◆ TEXTE ÉTUDIÉ
-*-
Bollati Boringhieri. Torino, 2002. 1174 pages.
"Dis-moi ce dont tu as besoin et je te trouverai une citation de Nietzsche [...] Pour l'Allemagne et contre l'Allemagne, pour la paix et contre la paix, pour la littérature et contre la littérature." (Tucholsky, Fraulein Nietzsche. Vom Wesen des Tragischen, 1932, mis en exergue de son livre par D.Losurdo)
Je ne sais pas si la somme de Losurdo sur Nietzsche, qui a fait grand bruit en Italie, trouvera un éditeur français. Il a fallu plus de dix ans pour qu'une petite maison d'édition, Le Temps des Cerises, traduise son Democrazia e bonapartismo, alors ne désespérons pas. Losurdo rompt, en effet, avec la tradition française du nietzschéisme - celle qui fait de Nietzsche un esthète ou un philosophe subversif post-soixante-huitard... Il prend au sérieux Nietzsche comme philosophe politique, tant il est vrai que la préoccupation politique traverse de part en part son oeuvre, en forme l'ossature et que toutes les évolutions successives de la pensée nietzschéenne sont d'abord des évolutions politiques.
-*-
◆ ACTION REQUISE 1
Reproduisez mot pour mot, dans le texte sur le Nietzsche de Losurdo, le passage allant de "Je ne sais pas" jusqu'à "des évolutions politiques.".

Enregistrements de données
-*-
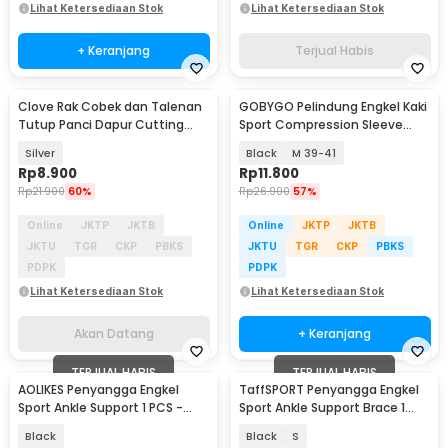
Lihat Ketersediaan Stok
Lihat Ketersediaan Stok
+ Keranjang
Terjual Habis
Clove Rak Cobek dan Talenan
GOBYGO Pelindung Engkel Kaki
Akan Datang
Tutup Panci Dapur Cutting
Sport Compression Sleeve
Board Organizer - QW-830
Right Foot - HH012
Silver
Black
M 39-41
Rp
8.900
Rp
11.800
Rp
21.900
60%
Rp
26.900
57%
Online
JKTP
JKTB
Online
JKTP
JKTB
JKTU
TGR
CKP
PBKS
JKTU
TGR
CKP
PBKS
PDPK
PDPK
Lihat Ketersediaan Stok
Lihat Ketersediaan Stok
Akan Datang
+ Keranjang
TERJUAL HABIS
TERJUAL HABIS
AOLIKES Penyangga Engkel
TaffSPORT Penyangga Engkel
Sport Ankle Support 1 PCS -
Sport Ankle Support Brace 1
4546
PCS - J6223
Black
Black
S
-*-
◆ ACTION REQUISE 2
Présentez les lignes de tous les enregistrements de données ci-dessus sous forme de liste JSON de chaînes, une chaîne par ligne, en omettant les lignes vides. N'incluez pas les images dans la réponse.

◆ RÉSULTAT 1
Je ne sais pas si la somme de Losurdo sur Nietzsche, qui a fait grand bruit en Italie, trouvera un éditeur français. Il a fallu plus de dix ans pour qu'une petite maison d'édition, Le Temps des Cerises, traduise son Democrazia e bonapartismo, alors ne désespérons pas. Losurdo rompt, en effet, avec la tradition française du nietzschéisme - celle qui fait de Nietzsche un esthète ou un philosophe subversif post-soixante-huitard... Il prend au sérieux Nietzsche comme philosophe politique, tant il est vrai que la préoccupation politique traverse de part en part son oeuvre, en forme l'ossature et que toutes les évolutions successives de la pensée nietzschéenne sont d'abord des évolutions politiques.

◆ RÉSULTAT 2
[
  "Lihat Ketersediaan Stok",
  "Lihat Ketersediaan Stok",
  "+ Keranjang",
  "Terjual Habis",
  "Clove Rak Cobek dan Talenan",
  "GOBYGO Pelindung Engkel Kaki",
  "Akan Datang",
  "Tutup Panci Dapur Cutting",
  "Sport Compression Sleeve",
  "Board Organizer - QW-830",
  "Right Foot - HH012",
  "Silver",
  "Black",
  "M 39-41",
  "Rp",
  "8.900",
  "Rp",
  "11.800",
  "Rp",
  "21.900",
  "60%",
  "Rp",
  "26.900",
  "57%",
  "Online",
  "JKTP",
  "JKTB",
  "Online",
  "JKTP",
  "JKTB",
  "JKTU",
  "TGR",
  "CKP",
  "PBKS",
  "JKTU",
  "TGR",
  "CKP",
  "PBKS",
  "PDPK",
  "PDPK",
  "Lihat Ketersediaan Stok",
  "Lihat Ketersediaan Stok",
  "Akan Datang",
  "+ Keranjang",
  "TERJUAL HABIS",
  "TERJUAL HABIS",
  "AOLIKES Penyangga Engkel",
  "TaffSPORT Penyangga Engkel",
  "Sport Ankle Support 1 PCS -",
  "Sport Ankle Support Brace 1",
  "4546",
  "PCS - J6223",
  "Black",
  "Black",
  "S"
]